Students Find Affordable Housing For Homeless

Students Find Affordable Housing For Homeless
PHILADELPHIA, PA - Temple University students worked with SafeHome Philadelphia this semester to find affordable housing within the community for Philadelphia's homeless families. By searching rental listings, calling landlords, and in some cases, driving through neighborhoods, the students found 442 available and affordable housing units that could be used to house most of the 500 Philadelphia families who are living in shelter.

The goal was to show the city that affordable, private-market housing already exists within the community and that reinvesting shelter resources in housing, supports, and subsidies is cheaper, more effective, and more humane than housing families in shelter. The project stemmed from SafeHome's Executive Director Phyllis Ryan Jackson's belief that if affordable housing did not exist in Philadelphia, the numbers of homeless would be much higher, as they are in New York and Los Angeles.

Ms. Ryan Jackson says, "It was always puzzling to me that if it were true that there was absolutely no safe and affordable housing available for homeless families -- as is commonly reported -- why wasn't Philadelphia's homeless family population skyrocketing every year? City reports show the number to be remarkably stable over the years, which suggests to me that by employing Housing First strategies like rapid re-housing or prevention, we could truly empty our shelters."

Units ranged from one to seven bedrooms and were in areas including North, South, and West Philadelphia, as well as Germantown, Kensington, and Port Richmond. The average rent was $668 per month. Yearly rental cost, on average, was $8,684 including security deposit. Providing subsidies for the housing, as well as home-based supports and linkages to community-based social services, would cost the city far less than the $35,000 per year it pays to house a family in shelter.
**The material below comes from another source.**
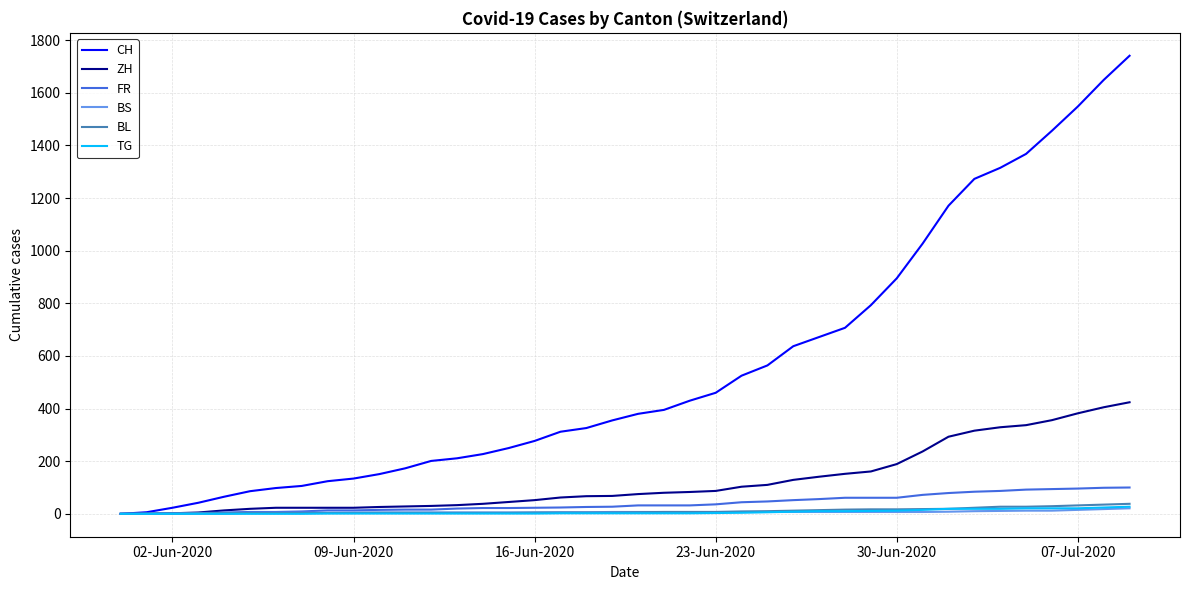

What is the maximum value for BS?

21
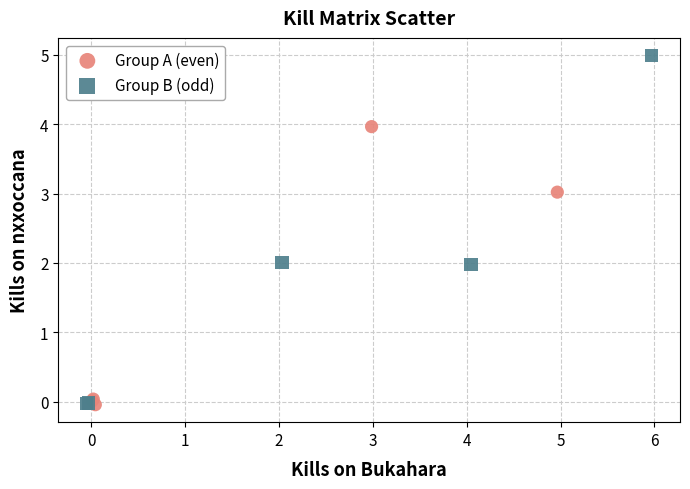

What are all the series names shown in the legend?

Group A (even), Group B (odd)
The students were enrolled in Sociology Professor Anne Shlay's Housing and Inequality course. Professor Shlay worked with Ms. Ryan Jackson and Ruth Holland, SafeHome's Housing Advocate, to design the project. In describing the process, Professor Shlay said, "Each student was assigned a neighborhood based on our sense of the likelihood based on U.S. Census and other data that there would be more reasonably priced rental housing in these communities. Students conducted research on 29 neighborhoods."
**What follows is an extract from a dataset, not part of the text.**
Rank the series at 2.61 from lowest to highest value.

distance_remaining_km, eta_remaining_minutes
SafeHome Philadelphia is a Housing First initiative that finds housing for homeless families, helps with the upfront costs of moving, including last month's rent and security deposit, connects families to community-based social services, and works with them to create stability. Ms. Holland visited Professor Shlay's class during the semester and offered advice on finding housing. Ms. Holland has found affordable, community-based housing for the 61 families enrolled in SafeHome, and she has offered most families a choice of three homes.

Ms. Holland is currently contacting landlords on the students' housing list and visiting the units they found. She plans to offer some of the units as rental options to SafeHome's next group of twenty families, who will begin moving into homes in the next couple of weeks. "Affordable housing is out there," Ms. Holland said. "It's true you have to look for it, but there's no lack of it."

SafeHome Philadelphia maintains that if the city follows the Housing First model, placing families in the affordable, private-market housing that already exists within the community, connecting them to community-based social services, and providing them with any needed home-based supports, homeless individuals and families will be spared the detrimental effects of shelter, and their experience of homelessness will be either prevented or quickly and affordably ended.